Eggleton, P. & Vanbergen, A. J. & Jones, D. T. & Lambert, M. C. & Rockett, C. & Hammond, P. M. & Beccaloni, J. & Marriott, D. & Ross, E. & Giusti, A.
Contact email(s)

Publication language
UK & Scotland


Land-use intensification strongly influences biodiversity by altering habitat heterogeneity, the distribution of habitat types and their extent. This study explores these effects within mixed semi-natural/agricultural mosaic habitats in Scotland, examining the effect of land-use intensification on the soil macrofauna at point (m2), landscape (km2) and regional (>1 km2) scales. The soil macrofauna in six 1- km2 sampling areas (land-use units; LUU) were sampled using a combined hand-sorting and Winkler bag extraction technique. Within each LUU, 16 1-m2 samples were taken in each of 2 successive years. Each LUU had a mixture of land-use types, representing an agricultural intensification gradient. The following hypotheses were tested: (i) the study area sustains a number of distinct habitats as defined by soil macrofaunal composition; (ii) a greater number of restricted range species are found in semi-natural habitats; (iii) local (point) species density is related to habitat type; (iv) overall levels of species richness per habitat at regional scales are related to species-area effects; and (v) landscape-level species density is correlated with habitat heterogeneity. Initial analysis revealed five distinct habitat types: Caledonian forest (semi-natural pine forest), closed canopy woodland (pine plantation and broadleaved woodland), riparian habitats (wet woodland and grassland), pasture (improved grassland) and arable (crop fields). As hypothesized, the Caledonian habitat contained a greater number of restricted-range species than the other habitats. However, conifer plantations contained more restricted range species than expected, given their anthropogenic origin. Species density per m2 was most strongly affected by habitat type. At the regional level, the size of the species pool was correlated with the size of habitat areas.
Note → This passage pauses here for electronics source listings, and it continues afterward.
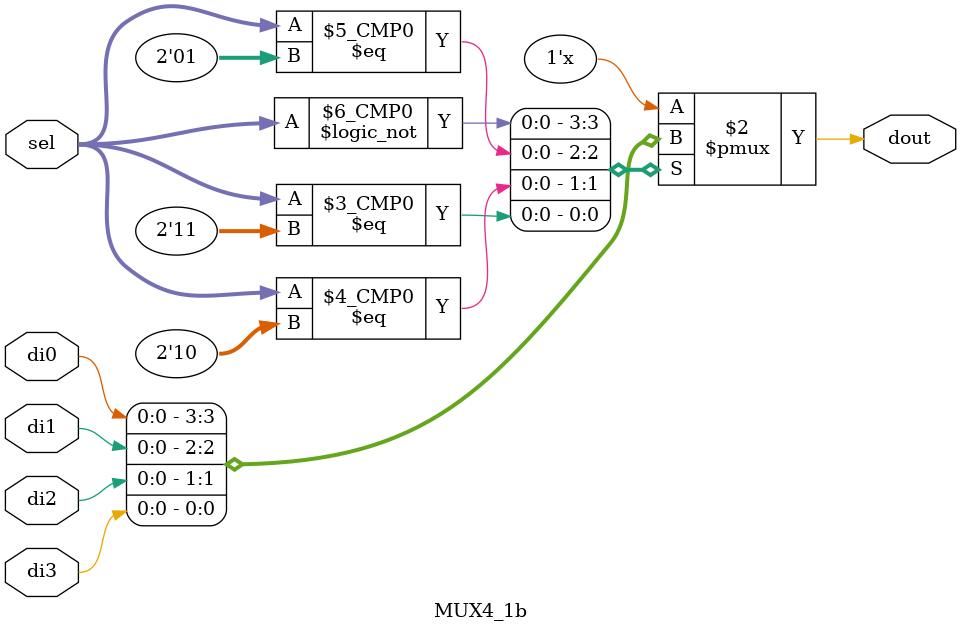
<source format=v>
`timescale 1ns / 1ps


module MUX4_1b(
	input di0,
  input di1,
  input di2,
  input di3,
  input [1:0] sel,
  output reg dout
  );
    
	always @ (di0 or di1 or di2 or di3 or sel) begin
		case (sel)
			2'b00 : dout <= di0;
			2'b01 : dout <= di1;
			2'b10 : dout <= di2;
			2'b11 : dout <= di3;
			default: dout <= 1'bx;
		endcase
	end
endmodule

</source>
There were more species overall in LUU with greater habitat heterogeneity. Synthesis and applications. Caledonian pine forests have high species densities and contain species of conservation value. Mixed conifer plantations also appear to have a surprisingly high invertebrate conservation value. In contrast, intensively managed agricultural habitats have low species densities and conservation value. Generally, mixed land-use areas have higher species densities than single land-use areas. This emphasizes the need for careful management of forest systems within the matrix of agricultural habitats to maximize landscape diversity.